Difficile de laisser les choses dériver ainsi sans entreprendre des actions vigoureuses pour redresser la barre. C’est en cela qu’il faut saluer la tenue à Rabat, au Maroc, de la « Conférence euro-africaine sur la migration et le développement ».

Cette première conférence du genre a abouti à la conclusion d’un partenariat inédit entre Africains et Européens pour endiguer voire enrayer le flux migratoire des clandestins à destination du « Vieux continent ».

Le Plan d’action adopté à Rabat est en réalité une compilation d’une soixantaine de recommandations touchant surtout aux aspects sécuritaires et de développement :

la sécurité pour l’Europe, militante d’une « immigration choisie », qui est prête à tout mettre en œuvre pour ne pas se laisser envahir par des vagues déferlantes d’immigrés ; le développement pour l’Afrique, dont le partenaire, l’Europe, espère que cela contribuera à « fixer », comme on dit si bien chez nous, « les jeunes dans leurs terroirs ».

Des intentions somme toute louables, mais le hic est qu’à Rabat, aucune mesure concrète n’a été prise pour accompagner ce développement du « Berceau de l’humanité » :

ni le montant de l’aide, ni le mécanisme de financement, ni même la période de décaissements n’ont été précisés.
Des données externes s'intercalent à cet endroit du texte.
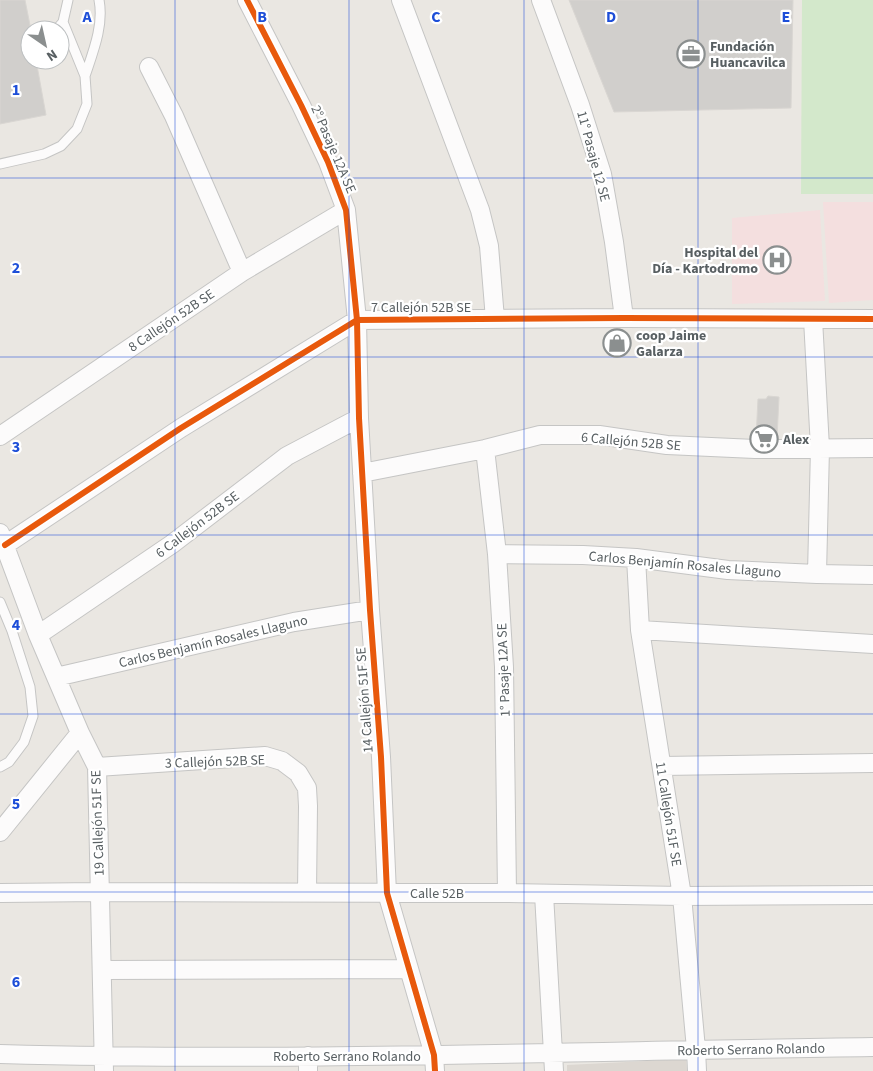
<svg xmlns="http://www.w3.org/2000/svg" width="873" height="1071" font-family="'Source Sans 3',sans-serif">
<style>
.education{fill:#dcd7d1}
.medical{fill:#f4dfdf}
.green{fill:#d3e8cb}
.building{fill:#d1cfcc;stroke:#d9d6d2}
.lines{fill:none;stroke-linecap:round;stroke-linejoin:round}
.lane-casing{stroke:#c5c5c4;stroke-width:11}
.street-casing{stroke:#c5c5c4;stroke-width:20}
.lane{stroke:#fcfbfb;stroke-width:9}
.street{stroke:#fcfbfb;stroke-width:18}
.cycleway-casing{stroke:#fff;stroke-width:9}
.cycleway{stroke:#e8590c;stroke-width:6}
.grid{fill:none;stroke:#1d4ed8;stroke-width:1;stroke-opacity:0.55}
.labels{text-anchor:middle;stroke-width:4.5;stroke-linejoin:round;paint-order:stroke}
.poi-label{font-size:14px;font-weight:bold;fill:#585f62;stroke:#fff;text-anchor:start}
.street-label{font-size:14px;fill:#585f62;stroke:#fff}
.grid-label{font-size:16px;text-anchor:middle;font-weight:bold;fill:#1d4ed8;stroke:#fff;stroke-width:4.5;stroke-linejoin:round;paint-order:stroke}
</style>
<rect width="100%" height="100%" fill="#eae7e2"/>
<path class="education" d="M686 1059 687 1071H567V1065Z"/>
<path class="medical" d="M823 202H873V300L829 303Z
M820 210 825 301 732 304V218Z"/>
<path class="green" d="M802 0H873V194H801Z"/>
<path class="building" d="M0 0H25L30 25V60H36L46 115 0 124Z
M569 0H793L791 108 614 112Z
M768 396 779 397 777 438H756L758 399H766Z"/>
<g class="lines">
<g class="lane-casing">
<path id="lane" d="M56 30 63 22 68 0
M85 76C93 52 104 25 99 0
M0 164 44 154 61 146 77 129 87 104 85 76 63 22
M0 602 12 631 30 687 33 716 24 742 9 762 0 767"/>
</g>
<g class="street-casing">
<path id="street" d="M247 0 301 105 328 162 346 210 357 320 359 418 370 610 381 757 387 893 434 1055 435 1071
M401 0 480 210 489 246 495 319
M541 0 580 105 602 174 614 242 624 318
M149 67 174 116 242 272
M813 319 820 448 817 574
M0 436 242 272 346 210
M485 449 497 554 504 667 507 893
M362 473 485 449 540 435H599L667 445 755 449 873 448
M0 533 38 635 80 733 97 767 104 1071
M5 545 181 428 357 320 624 318 873 319
M497 554 583 555 636 558 728 570 817 574 873 575
M636 558 640 630 682 896 696 1049 697 1071
M640 630 873 644
M38 635 172 544 287 456 359 418
M56 677 294 622 370 610
M662 766 873 763
M97 767 265 756 282 761 298 773 307 788 308 806 307 892
M0 832 80 733
M0 893 100 892 507 893 682 896 873 895
M544 894 554 1071
M102 970 409 969
M0 1054C291 1062 582 1051 873 1047
M308 1056V1071"/>
</g>
<use href="#lane" class="lane"/>
<use href="#street" class="street"/>
<g class="cycleway-casing">
<path id="cycleway" d="M247 0 301 105 328 162 346 210 357 320 359 418 370 610 381 757 387 893 434 1055 435 1071
M5 545 181 428 357 320 624 318 873 319"/>
</g>
<use href="#cycleway" class="cycleway"/>
</g>
<path class="grid" d="M175 0V1071M349 0V1071M524 0V1071M698 0V1071M0 178H873M0 357H873M0 535H873M0 714H873M0 892H873"/>
<defs>
<g id="office-ring" transform="scale(1.4375)"><circle r="9.5" fill="#fff" stroke="#8b8f8f" stroke-width="1.5"/><path d="M-6-3h4V-5.5h4V-3h4V5H-6ZM-1-4.5V-3h2v-1.5ZM-6 0V1H6V0Z" fill="#8b8f8f"/></g>
<g id="hospital-ring" transform="scale(1.4375)"><circle r="9.5" fill="#fff" stroke="#8b8f8f" stroke-width="1.5"/><path d="M-5-5h3v3.5h4V-5h3V5h-3V1.5h-4V5h-3Z" fill="#8b8f8f"/></g>
<g id="shop-ring" transform="scale(1.4375)"><circle r="9.5" fill="#fff" stroke="#8b8f8f" stroke-width="1.5"/><path d="M-5-2.5h2.3a2.7 3.5 0 0 1 5.4 0H5L5.5 6h-11ZM-1.5-2.5h3a1.5 2.3 0 0 0-3 0Z" fill="#8b8f8f"/></g>
<g id="supermarket-ring" transform="scale(1.4375)"><circle r="9.5" fill="#fff" stroke="#8b8f8f" stroke-width="1.5"/><path d="M-6-5.5h2.5l.6 2H6L4.5 2H-2.5L-4.4-4H-6ZM-1.5 3.2a1.3 1.3 0 1 0 .1 0ZM3 3.2a1.3 1.3 0 1 0 .1 0Z" fill="#8b8f8f"/></g>
</defs>
<g fill-rule="evenodd">
<use href="#office-ring" x="691" y="54"/>
<use href="#hospital-ring" x="777" y="260"/>
<use href="#shop-ring" x="617" y="343"/>
<use href="#supermarket-ring" x="764" y="439"/>
</g>
<g class="labels">
<g class="poi-label">
<text x="710" y="51">Fundación<tspan x="710" dy="16">Huancavilca</tspan></text>
<text x="758" y="257" text-anchor="end">Hospital del<tspan x="758" dy="16">Día - Kartodromo</tspan></text>
<text x="636" y="340">coop Jaime<tspan x="636" dy="16">Galarza</tspan></text>
<text x="783" y="444">Alex</text>
</g>
<g class="street-label">
<text transform="translate(334 149) rotate(67)" y="5">2° Pasaje 12A SE</text>
<text transform="translate(594 156) rotate(75)" y="5">11° Pasaje 12 SE</text>
<text x="421" y="312">7 Callejón 52B SE</text>
<text transform="translate(171 320) rotate(-34)" y="5">8 Callejón 52B SE</text>
<text transform="translate(631 441) rotate(5)" y="5">6 Callejón 52B SE</text>
<text transform="translate(197 524) rotate(-37)" y="5">6 Callejón 52B SE</text>
<text transform="translate(685 564) rotate(5)" y="5">Carlos Benjamín Rosales Llaguno</text>
<text transform="translate(213 641) rotate(-13)" y="5">Carlos Benjamín Rosales Llaguno</text>
<text transform="translate(503 670) rotate(-92)" y="5">1° Pasaje 12A SE</text>
<text transform="translate(364 700) rotate(-94)" y="5">14 Callejón 51F SE</text>
<text transform="translate(215 761) rotate(-2)" y="5">3 Callejón 52B SE</text>
<text transform="translate(669 814) rotate(81)" y="5">11 Callejón 51F SE</text>
<text transform="translate(97 823) rotate(-92)" y="5">19 Callejón 51F SE</text>
<text x="437" y="898">Calle 52B</text>
<text transform="translate(751 1049) rotate(-1)" y="5">Roberto Serrano Rolando</text>
<text x="347" y="1061">Roberto Serrano Rolando</text>
</g>
</g>
<g class="grid-label">
<text x="87" y="22">A</text>
<text x="262" y="22">B</text>
<text x="436" y="22">C</text>
<text x="611" y="22">D</text>
<text x="786" y="22">E</text>
<text x="16" y="95">1</text>
<text x="16" y="273">2</text>
<text x="16" y="452">3</text>
<text x="16" y="630">4</text>
<text x="16" y="809">5</text>
<text x="16" y="987">6</text>
</g>
<g transform="translate(45 45) rotate(146)"><circle r="24" fill="#ffffff" stroke="#bcbfc0"/>
<path d="M0-4L9 19L0 12L-9 19Z" fill="#8b8f8f"/>
<text y="-8" font-size="14" font-weight="bold" text-anchor="middle" fill="#585f62">N</text>
</g>
</svg>
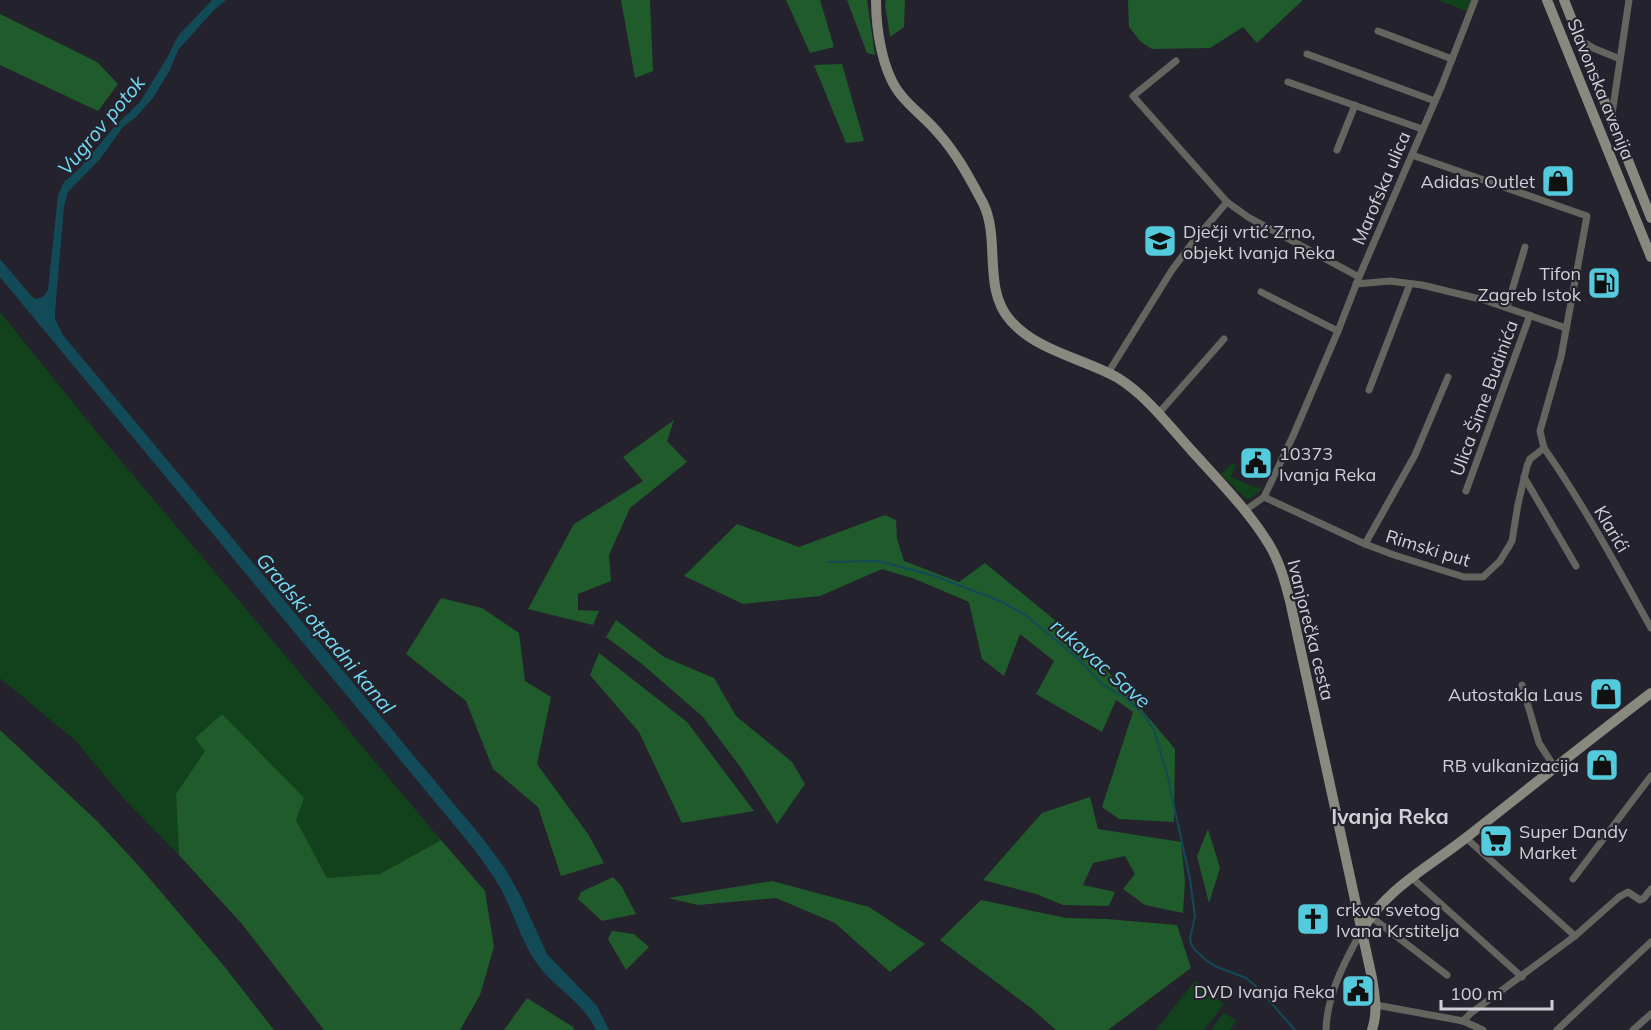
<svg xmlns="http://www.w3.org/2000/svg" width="1651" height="1030" font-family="Mulish,sans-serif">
	<rect width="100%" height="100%" fill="#24222d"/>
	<!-- green -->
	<g fill="#12421c">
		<path d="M1438,0h33l-4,11z"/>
		<path d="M0,312l100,124 341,404 -61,34 -53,4 -31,-58 -91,-69 -29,43 3,61 -54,-55 -49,-59 -76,-63z"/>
		<path d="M1232,464l4,1 -5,12 26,11 2,-2 2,4 -10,8 -4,1 -2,-1 -24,-24z"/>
		<path d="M1195,981l29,23 -20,26h-48z"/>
		<path d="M1224,1012l12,9 -6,9h-19z"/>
	</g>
	<!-- forest -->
	<g fill="#205c2b">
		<path d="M621,0h29l3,71 -18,7z"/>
		<path d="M786,0h34l14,47 -24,6z"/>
		<path d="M847,0h20l8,55 -8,-2z"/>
		<path d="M886,0h19l-1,27 -14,10 -5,-32z"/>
		<path d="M1128,0h175l-46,43 -14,-16 -33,21 -58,1 -11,-7 -12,-15z"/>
		<path d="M0,14l97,48 21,22 -20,27 -98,-46z"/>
		<path d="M842,64l22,77 -18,2 -32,-78z"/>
		<path d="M674,420l-7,21 20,21 -57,46 -21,47 2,26 -33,13v16l21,1 -6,14 -65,-16 46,-85 69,-43 -20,-24z"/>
		<path d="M885,515l11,5 1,19 7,22 55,21 26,-19 88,72 53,56 49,58 -1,73 -55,-3 -17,-12 31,-95 -17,-12 -14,32 -66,-38 18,-33 -34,-27 -16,42 -22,-17 -13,-57 -54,-23 -33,-10 -62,27 -77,8 -59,-28 53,-52 62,23z"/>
		<path d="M441,598l41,10 37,25 6,48 26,16 -14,67 51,70 16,29 -43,13 -23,-69 -45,-38 -27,-68 -60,-47z"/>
		<path d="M616,620l48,37 50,21 22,38 56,46 13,22 -28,40 -36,-56 -38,-51 -61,-53 -36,-27z"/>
		<path d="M599,653l88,69 67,89 -72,12 -43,-91 -49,-57z"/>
		<path d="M222,714l82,84 -8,22 31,58 53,-4 61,-34 44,51 9,56 -14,48 -20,35h-136l-82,-106 -63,-69 -3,-61 29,-43 -10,-13z"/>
		<path d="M0,730l98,92 40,43 86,101 50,64h-274z"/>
		<path d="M1090,797l8,32 83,13 4,39 -2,32 -38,-8 -22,-16 12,-15 -10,-18 -32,7 -10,22 32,7 -6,14 -46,-1 -27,-11 -53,-14 59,-67z"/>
		<path d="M1208,829l12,39 -11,35 -12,-47z"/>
		<path d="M613,877l9,10 14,27 -34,7 -24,-22 3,-7z"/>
		<path d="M772,881l97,26 56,37 -35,28 -55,-49 -59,-25 -78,7 -30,-7z"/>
		<path d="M981,900l85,18 40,1 71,6 14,43 -83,62h-52l-25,-22 -91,-68z"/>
		<path d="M612,931l22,3 15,13 -23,23 -18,-31z"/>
		<path d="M527,998l46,29 1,3h-70z"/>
	</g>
	<!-- water -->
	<path fill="#124b57" d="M212,0h14l-12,10 -36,40 -8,20 -17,28 -17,19 -13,10 -23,32 -32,33 -4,15 -9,105v7l8,16 421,505 22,30 15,27 26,57 50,52 12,24h-13c-13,-29 -43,-42 -60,-68 -14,-20 -21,-45 -32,-67 -8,-16 -19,-31 -30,-46l-474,-572v-18l32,38 4,2 7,-2 5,-7 10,-95 6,-13 16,-14 35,-42 25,-24 27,-44 11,-22z"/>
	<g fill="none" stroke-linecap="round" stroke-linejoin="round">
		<!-- stream -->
		<path stroke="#124b57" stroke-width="2" d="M827,562l51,-1 54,14 68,26 24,13 52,43 26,27 25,15 18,17 9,14 13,44 23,105 5,38 -5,21 1,6 4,6 12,11 10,6 29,11 12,10 37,42"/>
		<!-- street -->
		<g stroke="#64655f" stroke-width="7">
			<path d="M1378,31l74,28"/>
			<path d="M1582,41l11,7 27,11"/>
			<path d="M1307,54l128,47"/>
			<path d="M1176,61l-43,35 94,106 21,15 111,60"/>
			<path d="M1288,82l134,47"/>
			<path d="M1612,114l17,-114"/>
			<path d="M1337,150l18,-45"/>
			<path d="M1356,284l34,-3 32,4 62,15 82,28"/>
			<path d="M1261,292l77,39"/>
			<path d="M1507,307l18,-60"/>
			<path d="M1108,373l64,-103 21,-28 34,-40"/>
			<path d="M1369,390l41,-106"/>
			<path d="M1158,414l66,-75"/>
			<path d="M1544,448c40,57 73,119 107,180"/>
			<path d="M1524,477l52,89"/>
			<path d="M1466,491l64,-176"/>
			<path d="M1264,497l101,47 29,11 70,22h19l17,-16 12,-20 6,-37 9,-38 3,-7 14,-11 -4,-17 21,-74 26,-141 -175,-61"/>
			<path d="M1244,511l20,-14 29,-61 45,-105 21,-54 83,-192 33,-85"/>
			<path d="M1365,544l50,-89 33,-78"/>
			<path d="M1522,685l17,58 16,25"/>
			<path d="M1466,838l109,98"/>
			<path d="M1412,878l110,99"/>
			<path d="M1573,879l78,-103"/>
			<path d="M1370,916l77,59"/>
			<path d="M1376,1005l87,16 20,9"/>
			<path d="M1463,1021l8,-8 104,-77 44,-39 9,-5 12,8 4,-2 7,-9"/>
			<path d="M1326,1030c1,-36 19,-69 36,-100"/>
			<path d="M1557,1030l94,-88"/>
			<path d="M1633,1030l18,-16"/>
		</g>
		<!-- secondary -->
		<g stroke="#898980" stroke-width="10">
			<path d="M876,0c0,29 6,72 25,95 11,14 27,25 38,39 18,20 31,45 44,69 18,36 -1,85 27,117 28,32 73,38 108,58 29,18 51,48 74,73 27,30 57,60 78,95 10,17 15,36 20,55l82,377c3,19 6,34 0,52"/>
			<path d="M1547,0l104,257"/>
			<path d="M1564,0l87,218"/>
			<path d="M1362,930c26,-43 67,-63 105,-93 61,-48 122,-97 184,-144"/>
		</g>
	</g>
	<!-- icons -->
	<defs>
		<g id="shop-square" transform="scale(1.725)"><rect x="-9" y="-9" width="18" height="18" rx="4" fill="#54cadd" stroke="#24222d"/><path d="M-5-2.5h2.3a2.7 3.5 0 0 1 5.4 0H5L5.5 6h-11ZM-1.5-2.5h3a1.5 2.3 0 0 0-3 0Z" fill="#111"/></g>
		<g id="school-square" transform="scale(1.725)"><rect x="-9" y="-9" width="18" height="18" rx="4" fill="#54cadd" stroke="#24222d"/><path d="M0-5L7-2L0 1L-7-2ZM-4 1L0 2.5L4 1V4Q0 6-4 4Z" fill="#111"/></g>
		<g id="fuel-square" transform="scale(1.725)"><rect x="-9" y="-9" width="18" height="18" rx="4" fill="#54cadd" stroke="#24222d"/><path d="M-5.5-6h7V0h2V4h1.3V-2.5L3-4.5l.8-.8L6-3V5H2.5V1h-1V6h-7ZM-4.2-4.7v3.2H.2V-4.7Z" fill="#111"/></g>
		<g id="civic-square" transform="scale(1.725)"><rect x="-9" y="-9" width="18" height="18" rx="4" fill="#54cadd" stroke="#24222d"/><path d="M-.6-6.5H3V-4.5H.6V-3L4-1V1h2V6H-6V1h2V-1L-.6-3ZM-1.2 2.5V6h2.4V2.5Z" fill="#111"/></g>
		<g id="supermarket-square" transform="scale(1.725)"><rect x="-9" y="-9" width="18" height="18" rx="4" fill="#54cadd" stroke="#24222d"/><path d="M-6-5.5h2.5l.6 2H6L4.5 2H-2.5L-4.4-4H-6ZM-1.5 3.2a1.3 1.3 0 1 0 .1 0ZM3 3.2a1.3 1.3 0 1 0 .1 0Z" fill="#111"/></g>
		<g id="church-square" transform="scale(1.725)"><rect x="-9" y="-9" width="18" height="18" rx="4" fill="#54cadd" stroke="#24222d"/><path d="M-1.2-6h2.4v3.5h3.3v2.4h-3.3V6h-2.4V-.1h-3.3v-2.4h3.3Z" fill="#111"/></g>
	</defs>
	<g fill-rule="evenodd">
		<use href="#shop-square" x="1558" y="181"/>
		<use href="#school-square" x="1160" y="241"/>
		<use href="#fuel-square" x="1604" y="283"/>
		<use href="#civic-square" x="1256" y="463"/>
		<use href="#shop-square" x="1606" y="694"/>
		<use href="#shop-square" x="1602" y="765"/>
		<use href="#supermarket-square" x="1496" y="841"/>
		<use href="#church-square" x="1313" y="919"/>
		<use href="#civic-square" x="1358" y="991"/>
	</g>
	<g text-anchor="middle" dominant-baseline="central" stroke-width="4.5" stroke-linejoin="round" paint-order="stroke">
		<!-- street labels -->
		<g font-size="18" fill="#d1d0d8" stroke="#24222d">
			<text transform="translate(1601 89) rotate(68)">Slavonska avenija</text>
			<text transform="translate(1381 188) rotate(-67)">Marofska ulica</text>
			<text transform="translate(1484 398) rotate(-70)">Ulica Šime Budinića</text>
			<text transform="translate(1612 529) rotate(59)">Klarići</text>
			<text transform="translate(1428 548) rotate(17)">Rimski put</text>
			<text transform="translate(1311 630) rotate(76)">Ivanjorečka cesta</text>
		</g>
		<!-- poi labels -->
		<g font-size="18" fill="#d1d0d8" stroke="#24222d" text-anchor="end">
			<text x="1535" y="181">Adidas Outlet</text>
			<text x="1183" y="231" text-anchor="start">Dječji vrtić Zrno,<tspan x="1183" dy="21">objekt Ivanja Reka</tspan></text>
			<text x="1581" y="273">Tifon<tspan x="1581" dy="21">Zagreb Istok</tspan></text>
			<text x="1279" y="453" text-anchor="start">10373<tspan x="1279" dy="21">Ivanja Reka</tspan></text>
			<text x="1583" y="694">Autostakla Laus</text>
			<text x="1579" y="765">RB vulkanizacija</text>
			<text x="1519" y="831" text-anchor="start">Super Dandy<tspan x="1519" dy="21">Market</tspan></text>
			<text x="1336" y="909" text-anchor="start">crkva svetog<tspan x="1336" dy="21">Ivana Krstitelja</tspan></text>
			<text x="1335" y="991">DVD Ivanja Reka</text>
		</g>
		<!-- water labels -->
		<g font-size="20" font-style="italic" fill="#72dcf5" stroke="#24222d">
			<text transform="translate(101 125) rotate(-50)">Vugrov potok</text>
			<text transform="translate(326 633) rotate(50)">Gradski otpadni kanal</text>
			<text transform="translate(1101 663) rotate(41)">rukavac Save</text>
		</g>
		<!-- quarter labels -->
		<g font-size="21" font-weight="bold" fill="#d1d0d8" stroke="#24222d">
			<text x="1390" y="816">Ivanja Reka</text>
		</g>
	</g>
	<!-- scale -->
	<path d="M1441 1000v9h111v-9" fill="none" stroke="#d1d0d8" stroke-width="3"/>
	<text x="1450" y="1000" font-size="18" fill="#d1d0d8" stroke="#24222d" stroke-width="4.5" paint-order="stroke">100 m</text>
</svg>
Ce flou sur cet aspect capital de l’endiguement des flux migratoires jette un doute quant au succès de cette conférence sur laquelle pourtant beaucoup d’espoirs étaient fondés.

A notre avis, le problème ne tient pas à la disponibilité des fonds, mais à l’usage concret que nos gouvernants en feront. Sinon parlant de l’aide, l’Afrique, depuis les indépendances, a englouti des milliards de dollars, mais fait du sur-place, si elle ne recule pas.

Continent miné par la pauvreté et la corruption, il n’est pas rare d’y voir l’aide publique détournée à des fins personnelles pour servir des intérêts égoïstes, régionalistes voire ethniques et claniques. C’est donc une question morale et de bonne gouvernance des deniers publics qui est posée.

Mais plutôt que l’aide, l’Europe devrait donner à l’Afrique plus de moyens de se prendre elle-même en charge. Cela passe par l’arrêt des subventions qu’elle accorde à ses agriculteurs. Une politique qui ruine les paysans africains qui ne peuvent plus vendre à un meilleur prix leurs produits de rente sur le marché mondial.

Cette situation entraîne à coup sûr le départ des bras valides vers des cieux plus cléments notamment vers l’eldorado européen.

La tenue de cette conférence est une heureuse initiative qui a permis aux 57 pays participants de cerner le problème de la migration clandestine dans toute sa complexité.

Mais tant que la question du développement du continent ne trouvera pas une réponse adéquate et un début d’exécution sur le terrain, aucune politique, aucune répression ne sauraient arrêter des gens fuyant le désespoir dans des pays rongés par la pauvreté, la sécheresse, les guerres, la corruption et les maladies.

Voilà qui est dit et qui interpelle plus d’un, car nul doute que Rabat n’est qu’une étape et qu’il nous faudra encore beaucoup plus de conférences du genre et une dose de bonne volonté pour parvenir à trouver des solutions acceptables.

Immigration choisie ou subie, chacune des parties doit s’y investir totalement pour enrayer ce fléau de l’immigration clandestine. C’est peut-être la seule voie de sortie de crise.